By Steve Kemme
The Cincinnati Enquirer
HAMILTON - Butler County United Way expects to know before the end of this month whether it can acquire the old Mercy Hospital Hamilton facility to convert into a social services and community resource center.
A study by the Sharonville architectural firm McGill Smith Punshon Inc. is nearly complete, said Maureen Noe, president and CEO of the Butler County United Way.
United Way has been working on this project with Mercy Health Partners, which owns the hospital, and Butler County and Hamilton officials.
The county sees it as an opportunity to centralize social services so that families can visit two or more social service agencies in one trip.
"The goal would be not to have it be cost-prohibitive for social service agencies to lease space there," Noe said.
The feasibility study, which Mercy Health Partners is paying for, will indicate how much it would cost to convert and maintain the former hospital as office space for social services and other tenants.
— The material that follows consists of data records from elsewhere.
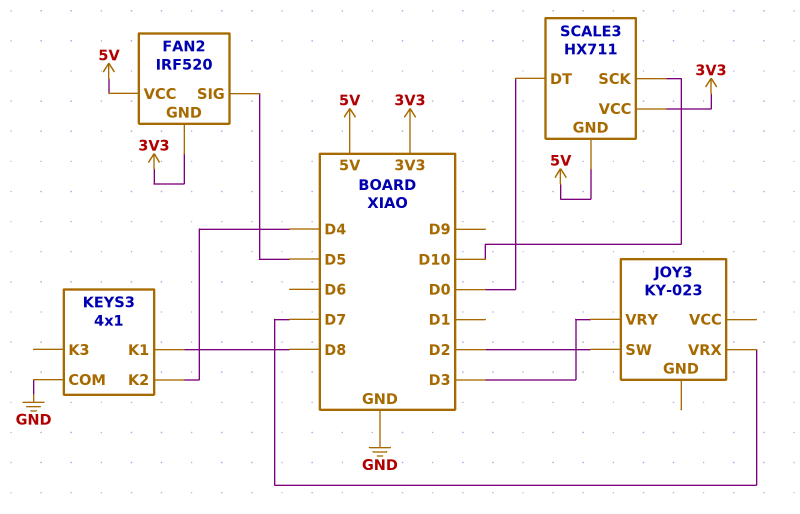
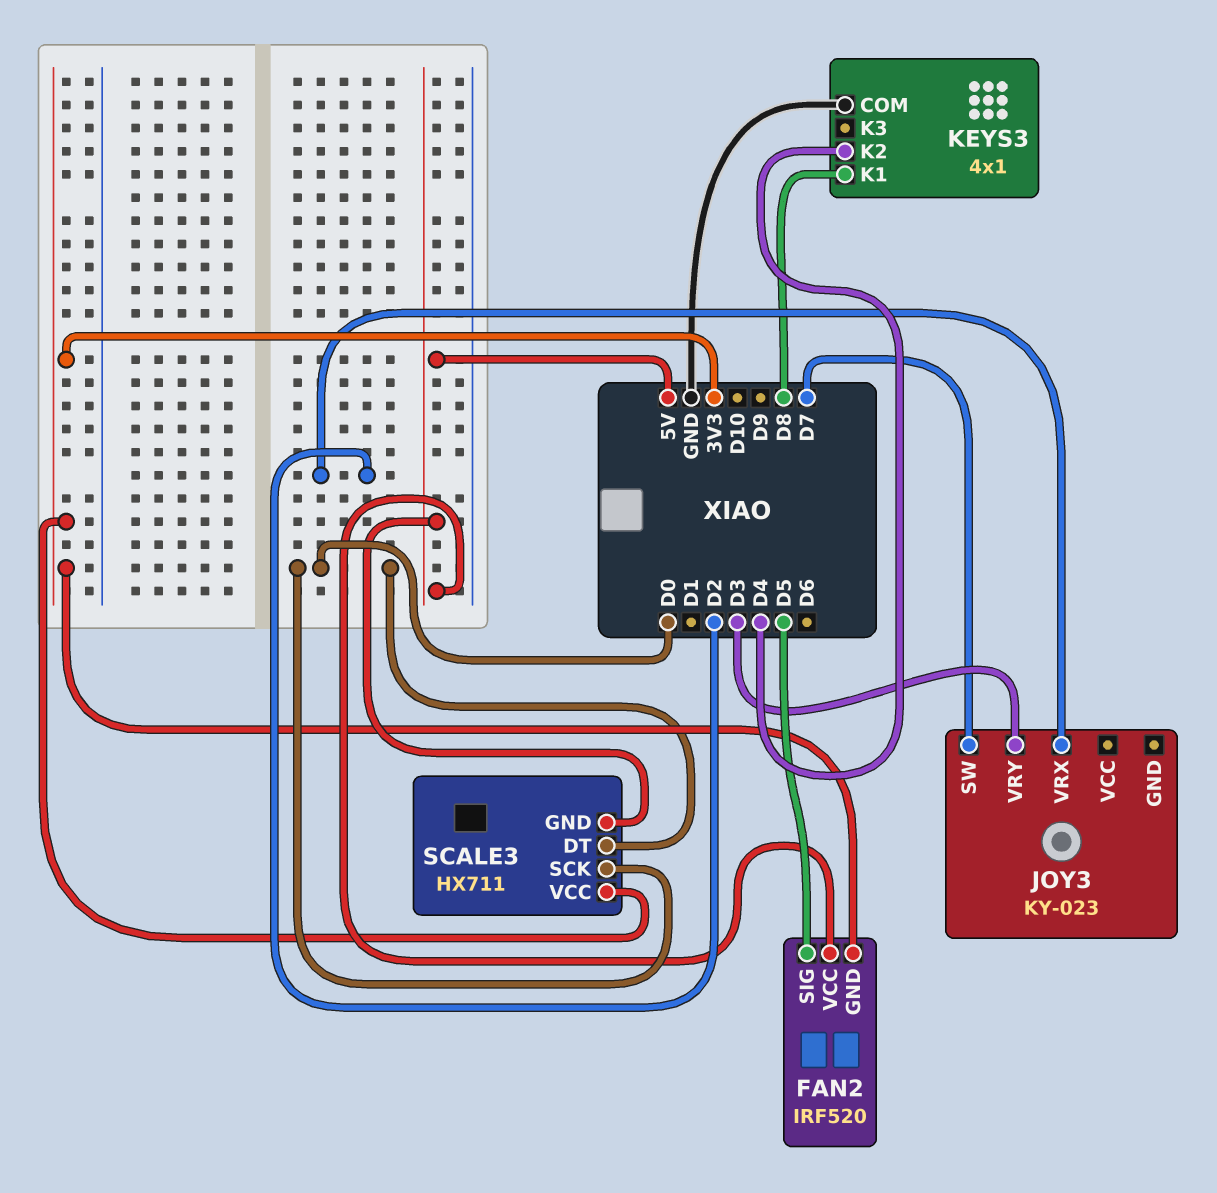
JOY3 pin SW: D2 -> D7
JOY3 pin VRX: D7 -> D2
SCALE3 pin SCK: D10 -> D0

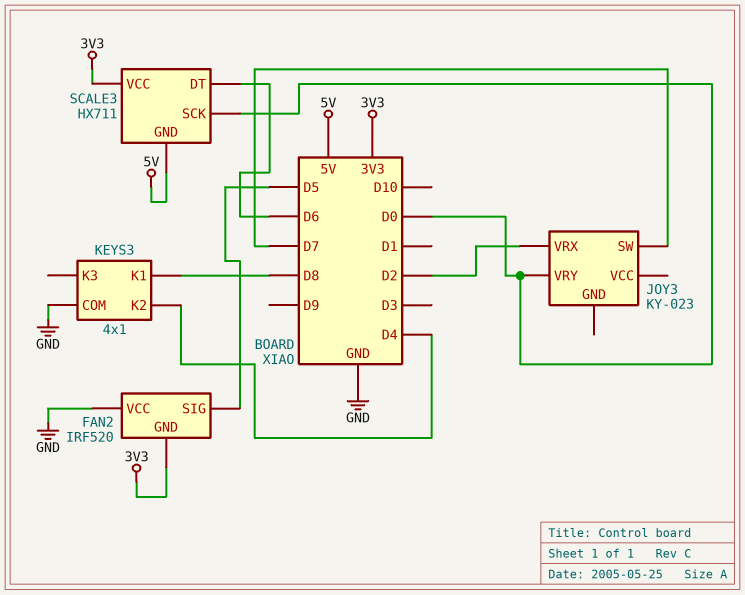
FAN2 pin VCC: 5V -> GND
JOY3 pin VRY: D3 -> D0
SCALE3 pin DT: D0 -> D6

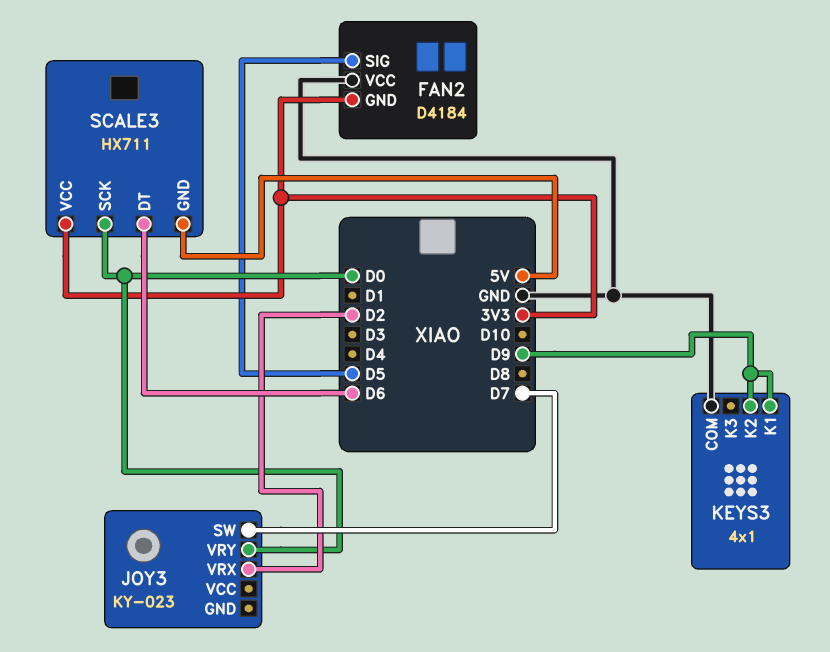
FAN2: IRF520 -> D4184
KEYS3 pin K1: D8 -> D9
KEYS3 pin K2: D4 -> D9

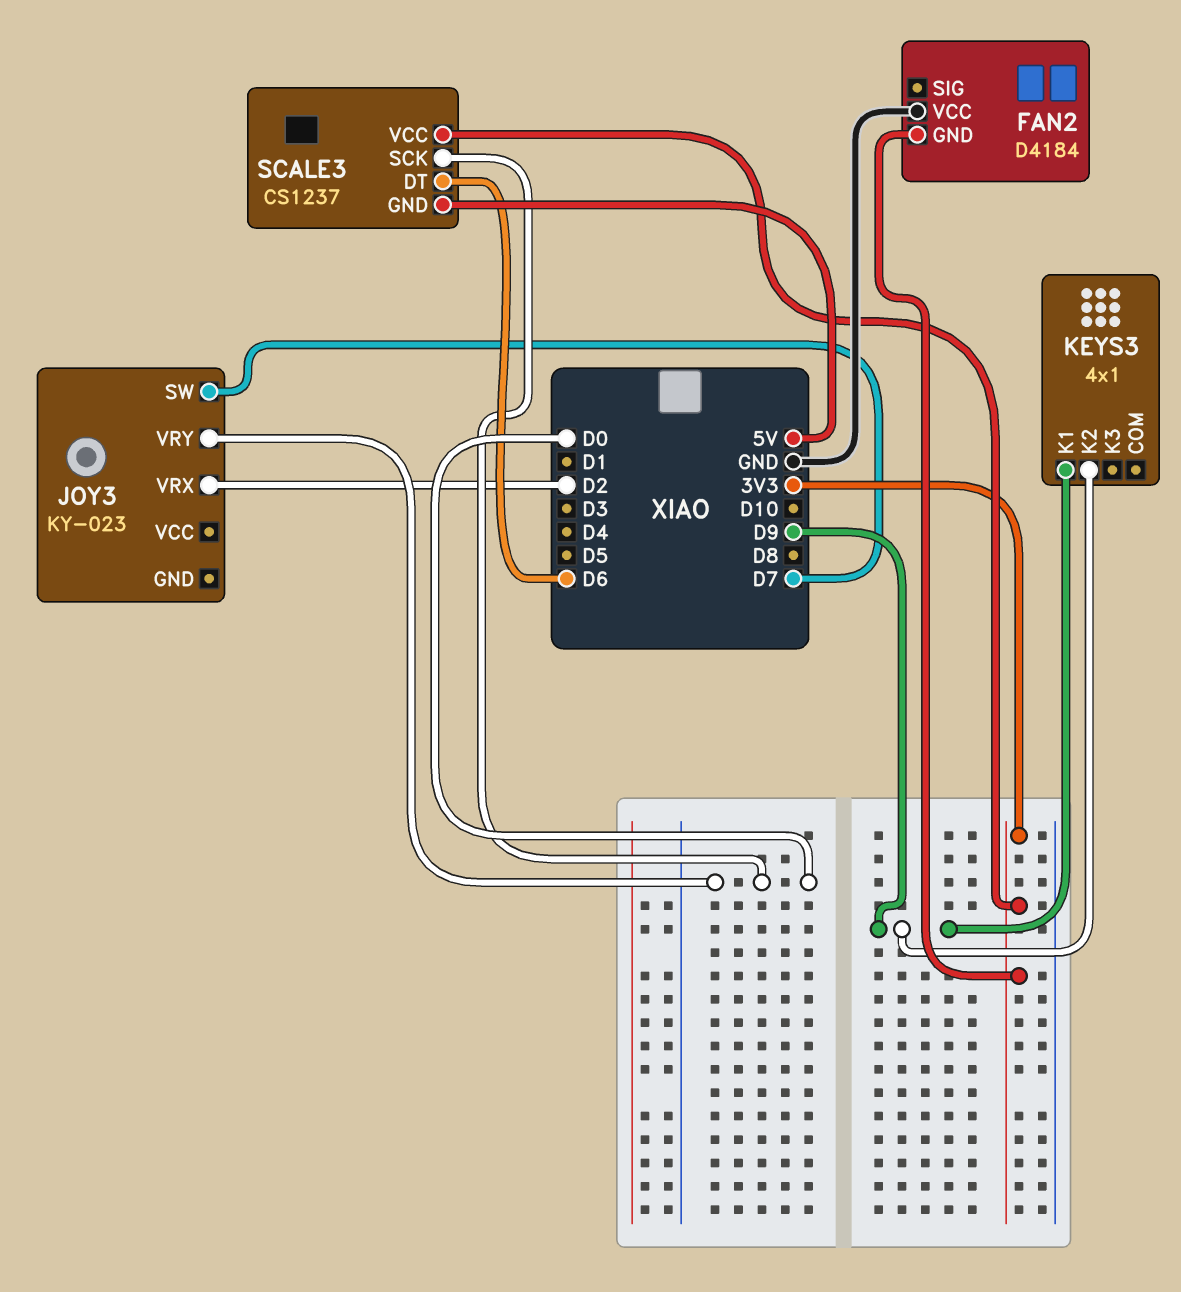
FAN2 pin SIG: D5 -> none
KEYS3 pin COM: GND -> none
SCALE3: HX711 -> CS1237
"It should give us a real blueprint on whether we can move forward with this project," said Ohio Rep. Greg Jolivette, R-Hamilton.
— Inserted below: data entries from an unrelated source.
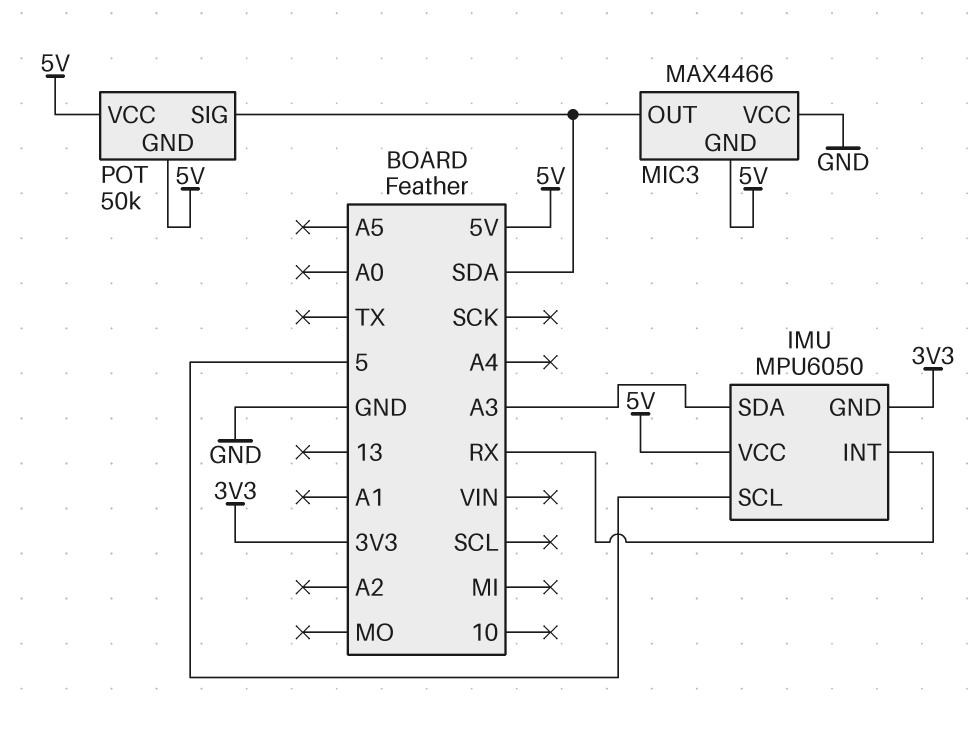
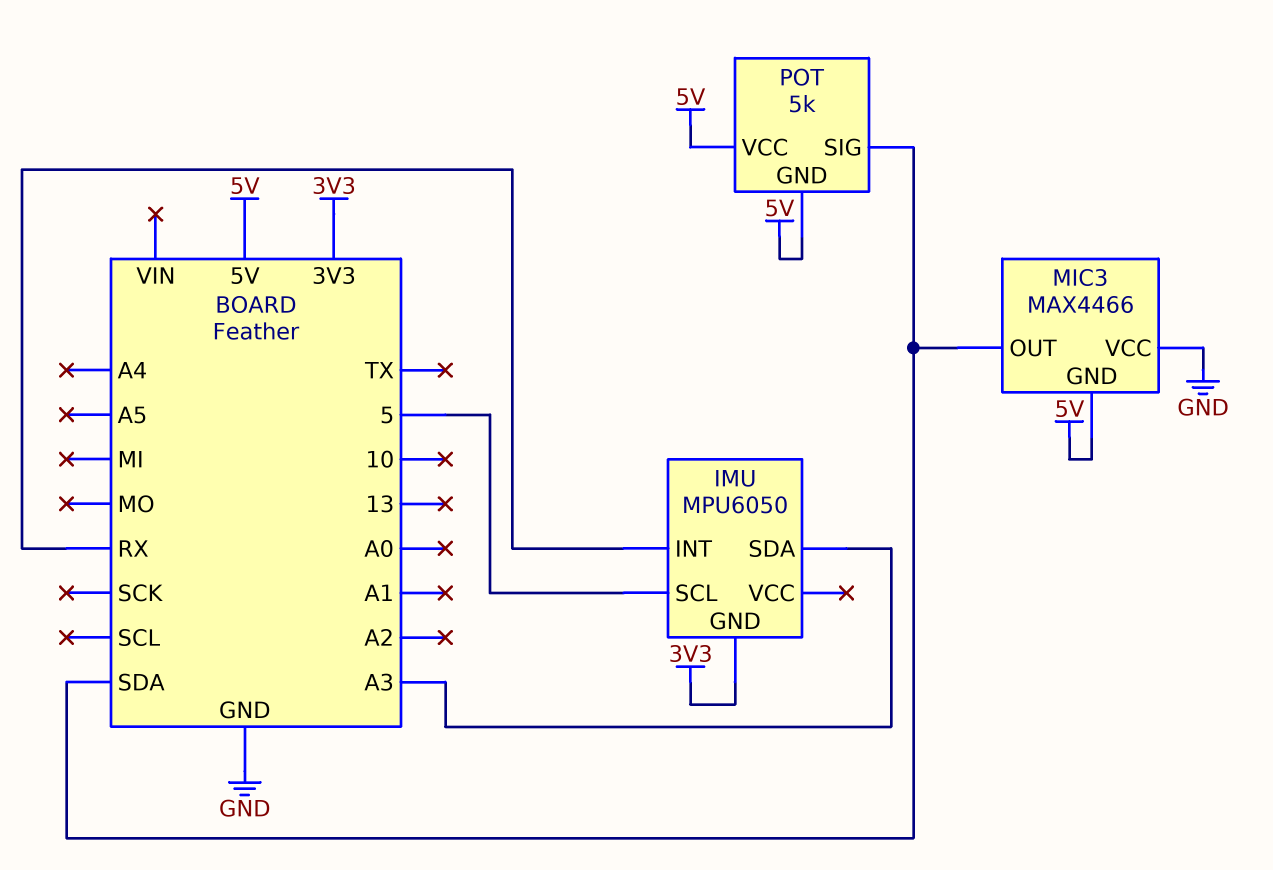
IMU pin VCC: 5V -> none
POT: 50k -> 5k

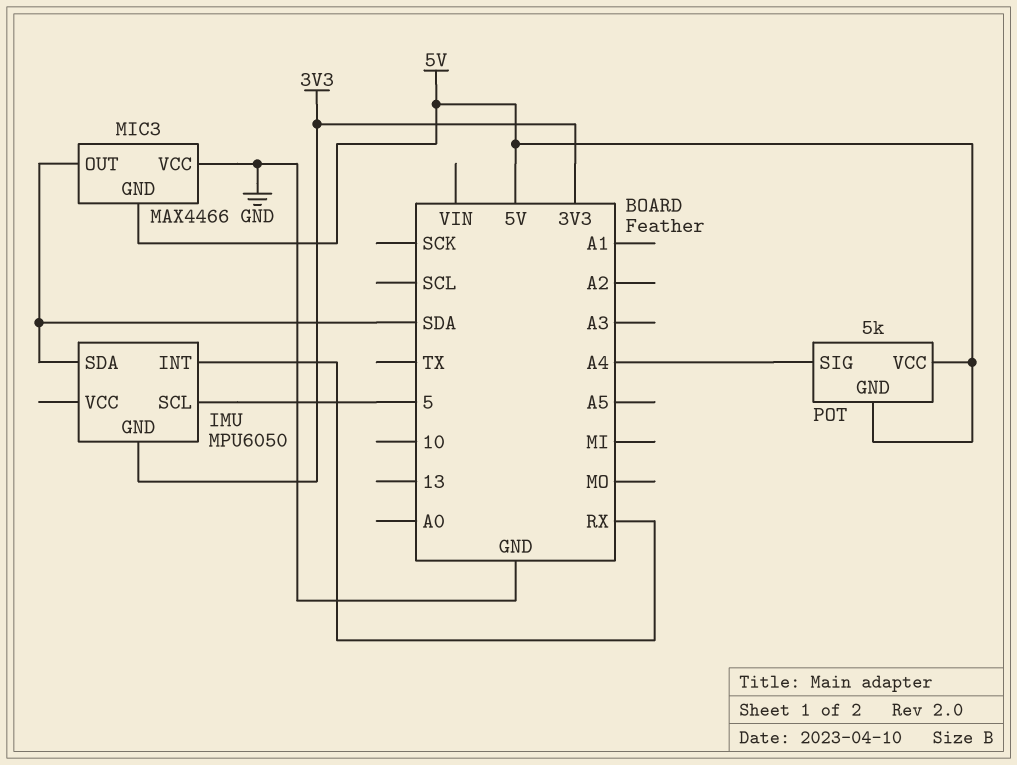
IMU pin SDA: A3 -> SDA
POT pin SIG: SDA -> A4

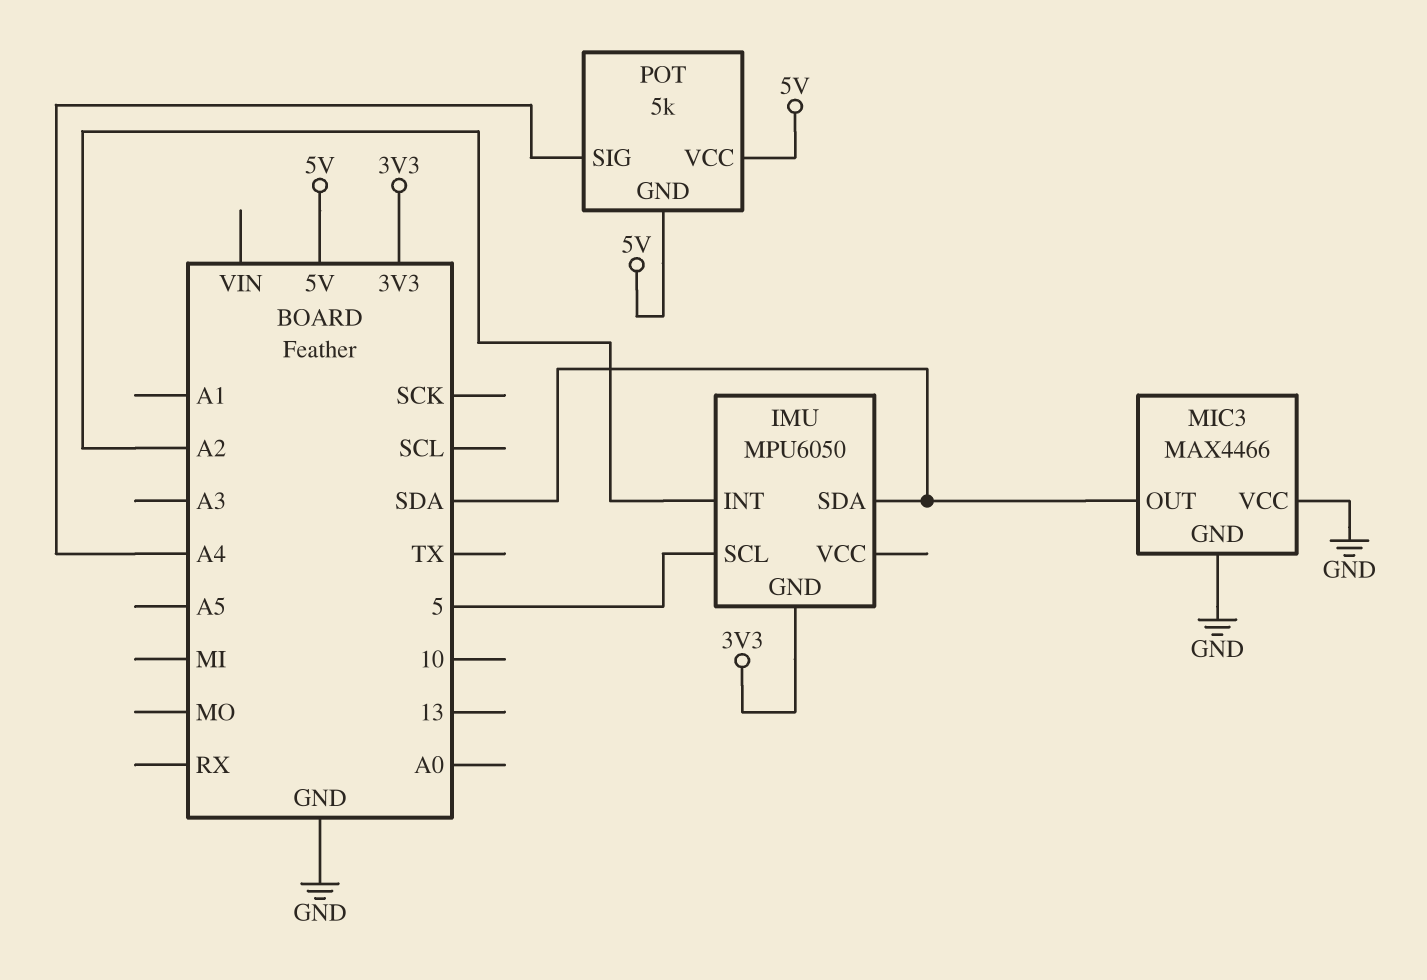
IMU pin INT: RX -> A2
MIC3 pin GND: 5V -> GND

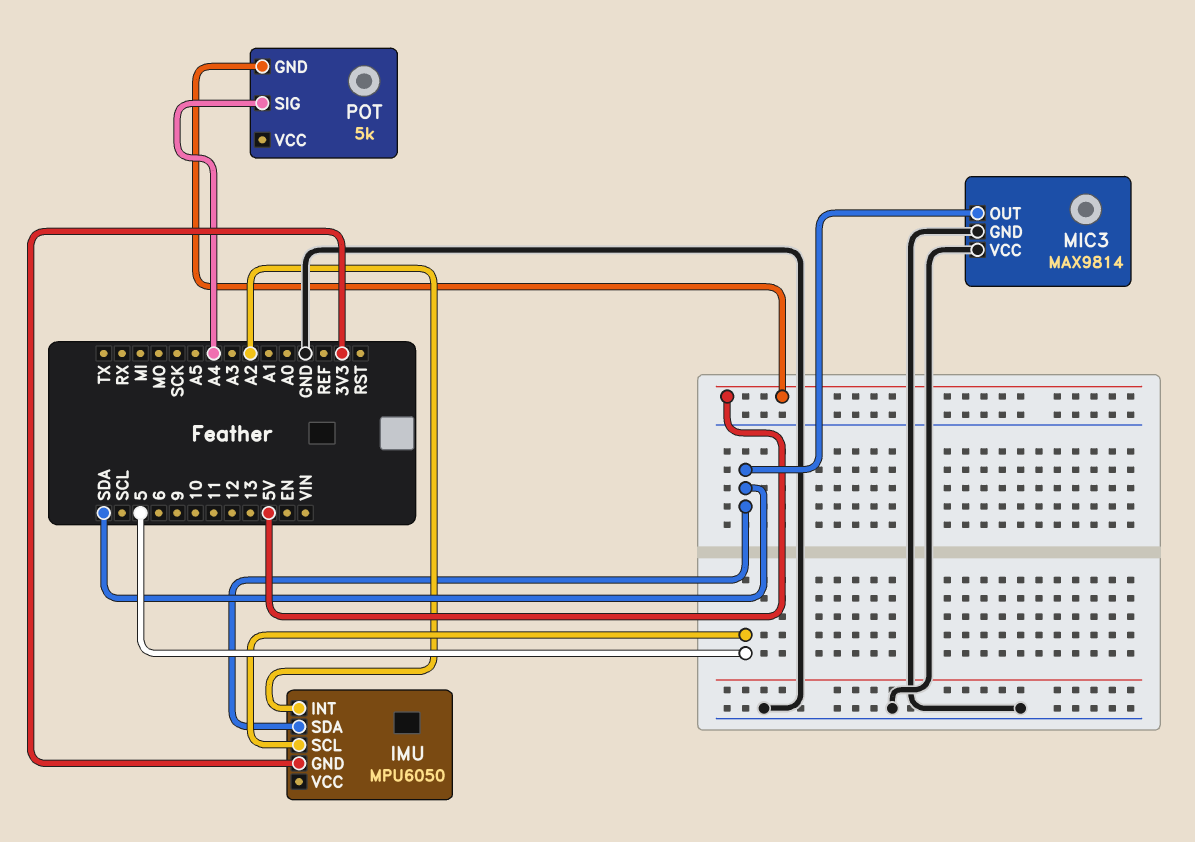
MIC3: MAX4466 -> MAX9814
POT pin VCC: 5V -> none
The hospital has a similar amount of floor space as the Butler County Government Services Center in Hamilton
Craig Rambo, president of McGill Smith Punshon, said the study will evaluate the facility's structural integrity, the costs of altering the building to accommodate tenants and the parking needs.
A small portion of the 110-year-old hospital, which stopped accepting patients in mid-April 2001, is occupied by a telecommunications center and medical-records and occupational-health staff, the county coroner's morgue, a pharmacy and an adult day care center operated by Cincinnati Area Senior Services.
In addition, the campus has a fully occupied office building.